_YOUR GOAL_. Copy the records below verbatim, from the first line through the line containing "(at 1.6 -4)", inclusive, and output nothing else.

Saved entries
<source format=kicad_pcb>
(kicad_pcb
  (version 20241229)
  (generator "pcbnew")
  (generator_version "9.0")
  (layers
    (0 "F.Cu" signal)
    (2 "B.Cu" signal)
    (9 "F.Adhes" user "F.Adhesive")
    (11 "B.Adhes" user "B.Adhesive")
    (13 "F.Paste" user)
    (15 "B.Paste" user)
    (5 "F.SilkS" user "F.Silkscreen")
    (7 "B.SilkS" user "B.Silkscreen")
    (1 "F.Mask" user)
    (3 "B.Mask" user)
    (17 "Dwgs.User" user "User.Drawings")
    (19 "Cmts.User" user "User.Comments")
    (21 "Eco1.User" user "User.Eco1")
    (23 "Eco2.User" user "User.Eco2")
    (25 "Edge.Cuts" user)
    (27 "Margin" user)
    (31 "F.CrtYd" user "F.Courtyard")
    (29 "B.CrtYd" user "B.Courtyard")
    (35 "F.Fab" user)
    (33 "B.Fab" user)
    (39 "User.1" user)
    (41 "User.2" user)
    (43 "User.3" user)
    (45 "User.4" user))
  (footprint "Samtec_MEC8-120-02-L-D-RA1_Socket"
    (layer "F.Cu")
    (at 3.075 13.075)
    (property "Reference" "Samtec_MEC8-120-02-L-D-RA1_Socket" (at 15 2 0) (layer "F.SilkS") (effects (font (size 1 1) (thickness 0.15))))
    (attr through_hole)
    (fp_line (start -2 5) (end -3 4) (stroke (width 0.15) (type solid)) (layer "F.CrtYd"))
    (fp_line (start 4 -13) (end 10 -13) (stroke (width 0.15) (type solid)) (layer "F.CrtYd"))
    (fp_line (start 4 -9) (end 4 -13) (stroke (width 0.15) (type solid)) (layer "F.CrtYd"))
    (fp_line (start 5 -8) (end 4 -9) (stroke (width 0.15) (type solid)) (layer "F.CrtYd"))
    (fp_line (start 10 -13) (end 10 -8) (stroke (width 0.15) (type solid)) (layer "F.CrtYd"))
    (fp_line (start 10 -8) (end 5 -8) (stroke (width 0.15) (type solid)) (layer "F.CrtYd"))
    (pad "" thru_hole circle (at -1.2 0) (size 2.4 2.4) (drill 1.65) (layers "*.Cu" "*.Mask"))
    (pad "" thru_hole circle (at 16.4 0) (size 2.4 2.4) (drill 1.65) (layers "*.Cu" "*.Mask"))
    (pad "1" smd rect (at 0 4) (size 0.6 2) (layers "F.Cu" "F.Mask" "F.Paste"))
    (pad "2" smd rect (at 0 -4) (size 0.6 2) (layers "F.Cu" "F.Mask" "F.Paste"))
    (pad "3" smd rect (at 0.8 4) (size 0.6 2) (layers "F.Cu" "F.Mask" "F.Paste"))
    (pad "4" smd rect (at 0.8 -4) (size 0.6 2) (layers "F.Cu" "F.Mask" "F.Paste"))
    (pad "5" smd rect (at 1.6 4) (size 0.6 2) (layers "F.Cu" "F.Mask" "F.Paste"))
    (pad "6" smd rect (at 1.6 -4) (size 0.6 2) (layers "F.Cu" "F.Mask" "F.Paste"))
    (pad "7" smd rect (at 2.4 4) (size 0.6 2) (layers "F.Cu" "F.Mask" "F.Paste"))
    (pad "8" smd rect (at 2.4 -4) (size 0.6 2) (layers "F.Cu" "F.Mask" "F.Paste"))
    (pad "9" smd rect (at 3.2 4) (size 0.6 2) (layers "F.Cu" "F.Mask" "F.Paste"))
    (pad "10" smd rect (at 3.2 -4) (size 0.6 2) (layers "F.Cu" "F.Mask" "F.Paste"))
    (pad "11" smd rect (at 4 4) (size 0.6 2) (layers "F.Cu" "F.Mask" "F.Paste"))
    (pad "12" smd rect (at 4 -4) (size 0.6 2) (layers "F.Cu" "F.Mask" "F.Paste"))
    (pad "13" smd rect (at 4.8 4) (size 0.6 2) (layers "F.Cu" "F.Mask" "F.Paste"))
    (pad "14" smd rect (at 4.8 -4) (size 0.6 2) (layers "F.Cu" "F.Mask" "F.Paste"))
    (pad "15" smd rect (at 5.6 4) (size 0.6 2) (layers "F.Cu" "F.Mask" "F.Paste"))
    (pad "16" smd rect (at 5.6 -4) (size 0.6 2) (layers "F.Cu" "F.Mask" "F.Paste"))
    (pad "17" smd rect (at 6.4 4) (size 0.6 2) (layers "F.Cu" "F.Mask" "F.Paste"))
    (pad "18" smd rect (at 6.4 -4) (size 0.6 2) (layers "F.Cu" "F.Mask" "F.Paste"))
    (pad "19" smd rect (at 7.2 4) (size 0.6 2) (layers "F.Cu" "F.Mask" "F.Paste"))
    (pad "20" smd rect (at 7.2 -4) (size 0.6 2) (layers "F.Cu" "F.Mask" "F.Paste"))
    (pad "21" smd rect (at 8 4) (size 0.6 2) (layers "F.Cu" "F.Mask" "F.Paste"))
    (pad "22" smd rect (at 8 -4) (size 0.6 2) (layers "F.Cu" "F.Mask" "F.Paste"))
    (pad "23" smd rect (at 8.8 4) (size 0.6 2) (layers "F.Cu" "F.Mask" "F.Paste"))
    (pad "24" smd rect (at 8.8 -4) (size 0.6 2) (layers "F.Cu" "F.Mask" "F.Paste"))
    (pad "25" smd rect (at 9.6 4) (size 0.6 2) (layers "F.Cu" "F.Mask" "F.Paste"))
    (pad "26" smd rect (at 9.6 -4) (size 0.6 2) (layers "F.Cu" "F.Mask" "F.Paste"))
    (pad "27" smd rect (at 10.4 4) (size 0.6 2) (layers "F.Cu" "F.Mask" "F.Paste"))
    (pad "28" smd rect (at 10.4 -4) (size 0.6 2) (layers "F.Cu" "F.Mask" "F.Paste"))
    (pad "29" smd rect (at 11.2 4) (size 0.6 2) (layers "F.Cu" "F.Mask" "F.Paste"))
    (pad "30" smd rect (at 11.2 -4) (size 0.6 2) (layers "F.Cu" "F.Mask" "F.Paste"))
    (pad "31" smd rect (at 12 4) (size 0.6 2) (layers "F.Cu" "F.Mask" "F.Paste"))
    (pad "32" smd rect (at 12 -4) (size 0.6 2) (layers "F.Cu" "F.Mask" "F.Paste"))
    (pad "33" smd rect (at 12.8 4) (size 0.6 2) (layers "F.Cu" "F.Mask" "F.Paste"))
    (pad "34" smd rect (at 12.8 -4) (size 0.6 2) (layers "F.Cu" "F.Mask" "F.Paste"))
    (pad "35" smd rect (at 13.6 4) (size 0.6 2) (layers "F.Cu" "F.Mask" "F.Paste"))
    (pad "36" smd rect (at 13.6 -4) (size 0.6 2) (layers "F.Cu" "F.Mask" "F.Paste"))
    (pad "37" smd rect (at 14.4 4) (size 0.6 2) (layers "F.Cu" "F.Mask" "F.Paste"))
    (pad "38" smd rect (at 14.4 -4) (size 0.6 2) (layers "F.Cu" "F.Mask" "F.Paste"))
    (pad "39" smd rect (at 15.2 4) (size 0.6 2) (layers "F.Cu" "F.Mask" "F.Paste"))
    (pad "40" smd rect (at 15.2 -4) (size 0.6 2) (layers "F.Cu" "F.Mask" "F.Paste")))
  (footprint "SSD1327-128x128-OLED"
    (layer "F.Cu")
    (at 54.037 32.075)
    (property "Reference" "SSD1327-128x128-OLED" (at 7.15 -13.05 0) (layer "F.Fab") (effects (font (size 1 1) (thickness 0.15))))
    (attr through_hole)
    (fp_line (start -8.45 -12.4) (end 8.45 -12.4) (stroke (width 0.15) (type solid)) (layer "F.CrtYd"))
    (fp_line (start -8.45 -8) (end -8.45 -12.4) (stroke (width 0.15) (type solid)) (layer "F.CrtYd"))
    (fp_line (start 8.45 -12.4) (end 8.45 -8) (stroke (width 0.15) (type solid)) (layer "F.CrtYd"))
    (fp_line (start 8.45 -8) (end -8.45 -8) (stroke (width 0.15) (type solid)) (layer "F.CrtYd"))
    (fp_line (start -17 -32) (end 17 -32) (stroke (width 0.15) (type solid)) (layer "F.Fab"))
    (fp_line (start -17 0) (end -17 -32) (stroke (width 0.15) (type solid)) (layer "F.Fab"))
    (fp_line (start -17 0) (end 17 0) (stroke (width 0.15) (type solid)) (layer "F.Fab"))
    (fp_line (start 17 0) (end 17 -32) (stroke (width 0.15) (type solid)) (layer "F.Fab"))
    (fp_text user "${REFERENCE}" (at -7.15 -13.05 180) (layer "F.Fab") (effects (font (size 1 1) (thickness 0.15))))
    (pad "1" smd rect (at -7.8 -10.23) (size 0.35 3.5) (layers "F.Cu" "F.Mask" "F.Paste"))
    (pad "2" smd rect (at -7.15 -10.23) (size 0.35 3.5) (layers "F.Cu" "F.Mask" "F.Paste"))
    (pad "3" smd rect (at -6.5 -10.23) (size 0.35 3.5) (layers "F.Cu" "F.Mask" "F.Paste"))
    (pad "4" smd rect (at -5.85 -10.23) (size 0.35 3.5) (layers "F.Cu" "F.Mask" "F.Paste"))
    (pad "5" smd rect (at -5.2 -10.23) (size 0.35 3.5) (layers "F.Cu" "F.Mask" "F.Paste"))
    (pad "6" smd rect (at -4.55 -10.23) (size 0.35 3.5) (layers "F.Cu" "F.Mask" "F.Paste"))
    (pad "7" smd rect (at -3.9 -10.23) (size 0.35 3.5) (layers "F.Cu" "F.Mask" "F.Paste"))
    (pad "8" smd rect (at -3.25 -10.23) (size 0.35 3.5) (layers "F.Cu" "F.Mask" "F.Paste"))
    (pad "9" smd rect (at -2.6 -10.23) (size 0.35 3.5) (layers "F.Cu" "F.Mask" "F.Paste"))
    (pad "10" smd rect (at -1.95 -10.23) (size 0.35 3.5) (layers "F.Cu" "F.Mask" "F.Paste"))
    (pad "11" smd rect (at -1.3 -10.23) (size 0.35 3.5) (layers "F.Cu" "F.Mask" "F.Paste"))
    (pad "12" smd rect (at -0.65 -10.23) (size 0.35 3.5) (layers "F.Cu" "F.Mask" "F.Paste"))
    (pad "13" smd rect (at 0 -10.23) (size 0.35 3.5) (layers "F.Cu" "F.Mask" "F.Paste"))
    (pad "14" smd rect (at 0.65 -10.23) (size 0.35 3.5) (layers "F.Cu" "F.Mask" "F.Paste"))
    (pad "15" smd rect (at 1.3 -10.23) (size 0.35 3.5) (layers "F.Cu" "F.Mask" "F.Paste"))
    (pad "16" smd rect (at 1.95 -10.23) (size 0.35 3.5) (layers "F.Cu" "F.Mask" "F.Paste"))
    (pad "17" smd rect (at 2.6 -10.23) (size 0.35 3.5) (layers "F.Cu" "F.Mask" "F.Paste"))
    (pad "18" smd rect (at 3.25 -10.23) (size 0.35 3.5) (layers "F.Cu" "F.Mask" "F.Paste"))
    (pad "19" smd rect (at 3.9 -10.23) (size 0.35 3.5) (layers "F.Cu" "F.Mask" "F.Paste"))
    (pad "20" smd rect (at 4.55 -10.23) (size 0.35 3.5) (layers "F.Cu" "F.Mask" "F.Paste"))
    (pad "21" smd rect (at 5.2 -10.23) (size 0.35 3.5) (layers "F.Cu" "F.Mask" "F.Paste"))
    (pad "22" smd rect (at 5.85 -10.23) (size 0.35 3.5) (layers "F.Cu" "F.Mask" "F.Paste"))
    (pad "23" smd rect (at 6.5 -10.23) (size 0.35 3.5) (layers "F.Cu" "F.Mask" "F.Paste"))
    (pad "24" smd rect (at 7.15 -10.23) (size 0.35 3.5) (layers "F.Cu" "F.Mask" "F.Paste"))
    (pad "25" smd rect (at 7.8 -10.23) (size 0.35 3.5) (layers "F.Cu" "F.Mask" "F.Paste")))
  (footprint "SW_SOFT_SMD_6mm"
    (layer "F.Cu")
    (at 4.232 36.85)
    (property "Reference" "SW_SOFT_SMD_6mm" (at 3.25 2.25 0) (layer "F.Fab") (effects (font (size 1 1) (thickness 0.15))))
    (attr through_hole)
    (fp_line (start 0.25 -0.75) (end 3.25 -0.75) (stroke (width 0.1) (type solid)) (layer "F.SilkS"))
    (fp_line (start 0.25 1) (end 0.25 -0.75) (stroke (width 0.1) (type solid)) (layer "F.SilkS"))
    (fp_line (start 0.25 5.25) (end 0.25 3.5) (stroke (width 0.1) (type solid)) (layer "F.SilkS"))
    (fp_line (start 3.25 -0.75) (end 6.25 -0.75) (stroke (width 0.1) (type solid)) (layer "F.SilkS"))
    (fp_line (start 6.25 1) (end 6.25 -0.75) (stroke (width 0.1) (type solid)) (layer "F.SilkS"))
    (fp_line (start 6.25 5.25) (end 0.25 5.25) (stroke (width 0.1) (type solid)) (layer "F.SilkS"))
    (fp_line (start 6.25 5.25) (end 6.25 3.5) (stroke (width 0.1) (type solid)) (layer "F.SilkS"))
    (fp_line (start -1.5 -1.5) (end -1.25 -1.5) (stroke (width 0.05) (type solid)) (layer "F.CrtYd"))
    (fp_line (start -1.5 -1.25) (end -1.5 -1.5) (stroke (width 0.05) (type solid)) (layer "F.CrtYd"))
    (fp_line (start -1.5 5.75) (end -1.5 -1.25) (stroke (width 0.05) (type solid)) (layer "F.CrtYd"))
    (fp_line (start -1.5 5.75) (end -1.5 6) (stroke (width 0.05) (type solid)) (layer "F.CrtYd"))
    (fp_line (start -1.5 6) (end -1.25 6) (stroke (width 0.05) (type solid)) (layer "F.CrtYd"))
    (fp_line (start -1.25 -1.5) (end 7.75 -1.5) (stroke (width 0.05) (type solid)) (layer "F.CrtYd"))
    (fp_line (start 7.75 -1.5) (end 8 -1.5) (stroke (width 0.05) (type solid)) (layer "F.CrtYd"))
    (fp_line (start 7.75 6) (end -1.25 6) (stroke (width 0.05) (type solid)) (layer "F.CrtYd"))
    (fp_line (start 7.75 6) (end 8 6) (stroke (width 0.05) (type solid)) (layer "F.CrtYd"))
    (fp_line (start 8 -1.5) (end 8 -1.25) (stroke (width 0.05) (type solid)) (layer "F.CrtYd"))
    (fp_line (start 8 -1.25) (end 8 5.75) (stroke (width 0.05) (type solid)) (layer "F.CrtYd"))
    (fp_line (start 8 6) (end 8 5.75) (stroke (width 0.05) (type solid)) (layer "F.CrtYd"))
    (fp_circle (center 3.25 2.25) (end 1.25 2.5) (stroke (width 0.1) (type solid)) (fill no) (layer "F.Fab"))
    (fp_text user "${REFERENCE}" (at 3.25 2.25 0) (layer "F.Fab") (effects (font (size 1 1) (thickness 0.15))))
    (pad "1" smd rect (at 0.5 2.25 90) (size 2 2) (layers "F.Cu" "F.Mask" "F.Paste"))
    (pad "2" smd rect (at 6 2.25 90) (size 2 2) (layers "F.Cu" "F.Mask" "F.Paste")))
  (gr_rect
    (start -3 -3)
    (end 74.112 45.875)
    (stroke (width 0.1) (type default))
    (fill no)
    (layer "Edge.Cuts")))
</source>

_EXERCISE RESULT_.
<source format=kicad_pcb>
(kicad_pcb
  (version 20241229)
  (generator "pcbnew")
  (generator_version "9.0")
  (layers
    (0 "F.Cu" signal)
    (2 "B.Cu" signal)
    (9 "F.Adhes" user "F.Adhesive")
    (11 "B.Adhes" user "B.Adhesive")
    (13 "F.Paste" user)
    (15 "B.Paste" user)
    (5 "F.SilkS" user "F.Silkscreen")
    (7 "B.SilkS" user "B.Silkscreen")
    (1 "F.Mask" user)
    (3 "B.Mask" user)
    (17 "Dwgs.User" user "User.Drawings")
    (19 "Cmts.User" user "User.Comments")
    (21 "Eco1.User" user "User.Eco1")
    (23 "Eco2.User" user "User.Eco2")
    (25 "Edge.Cuts" user)
    (27 "Margin" user)
    (31 "F.CrtYd" user "F.Courtyard")
    (29 "B.CrtYd" user "B.Courtyard")
    (35 "F.Fab" user)
    (33 "B.Fab" user)
    (39 "User.1" user)
    (41 "User.2" user)
    (43 "User.3" user)
    (45 "User.4" user))
  (footprint "Samtec_MEC8-120-02-L-D-RA1_Socket"
    (layer "F.Cu")
    (at 3.075 13.075)
    (property "Reference" "Samtec_MEC8-120-02-L-D-RA1_Socket" (at 15 2 0) (layer "F.SilkS") (effects (font (size 1 1) (thickness 0.15))))
    (attr through_hole)
    (fp_line (start -2 5) (end -3 4) (stroke (width 0.15) (type solid)) (layer "F.CrtYd"))
    (fp_line (start 4 -13) (end 10 -13) (stroke (width 0.15) (type solid)) (layer "F.CrtYd"))
    (fp_line (start 4 -9) (end 4 -13) (stroke (width 0.15) (type solid)) (layer "F.CrtYd"))
    (fp_line (start 5 -8) (end 4 -9) (stroke (width 0.15) (type solid)) (layer "F.CrtYd"))
    (fp_line (start 10 -13) (end 10 -8) (stroke (width 0.15) (type solid)) (layer "F.CrtYd"))
    (fp_line (start 10 -8) (end 5 -8) (stroke (width 0.15) (type solid)) (layer "F.CrtYd"))
    (pad "" thru_hole circle (at -1.2 0) (size 2.4 2.4) (drill 1.65) (layers "*.Cu" "*.Mask"))
    (pad "" thru_hole circle (at 16.4 0) (size 2.4 2.4) (drill 1.65) (layers "*.Cu" "*.Mask"))
    (pad "1" smd rect (at 0 4) (size 0.6 2) (layers "F.Cu" "F.Mask" "F.Paste"))
    (pad "2" smd rect (at 0 -4) (size 0.6 2) (layers "F.Cu" "F.Mask" "F.Paste"))
    (pad "3" smd rect (at 0.8 4) (size 0.6 2) (layers "F.Cu" "F.Mask" "F.Paste"))
    (pad "4" smd rect (at 0.8 -4) (size 0.6 2) (layers "F.Cu" "F.Mask" "F.Paste"))
    (pad "5" smd rect (at 1.6 4) (size 0.6 2) (layers "F.Cu" "F.Mask" "F.Paste"))
    (pad "6" smd rect (at 1.6 -4) (size 0.6 2) (layers "F.Cu" "F.Mask" "F.Paste"))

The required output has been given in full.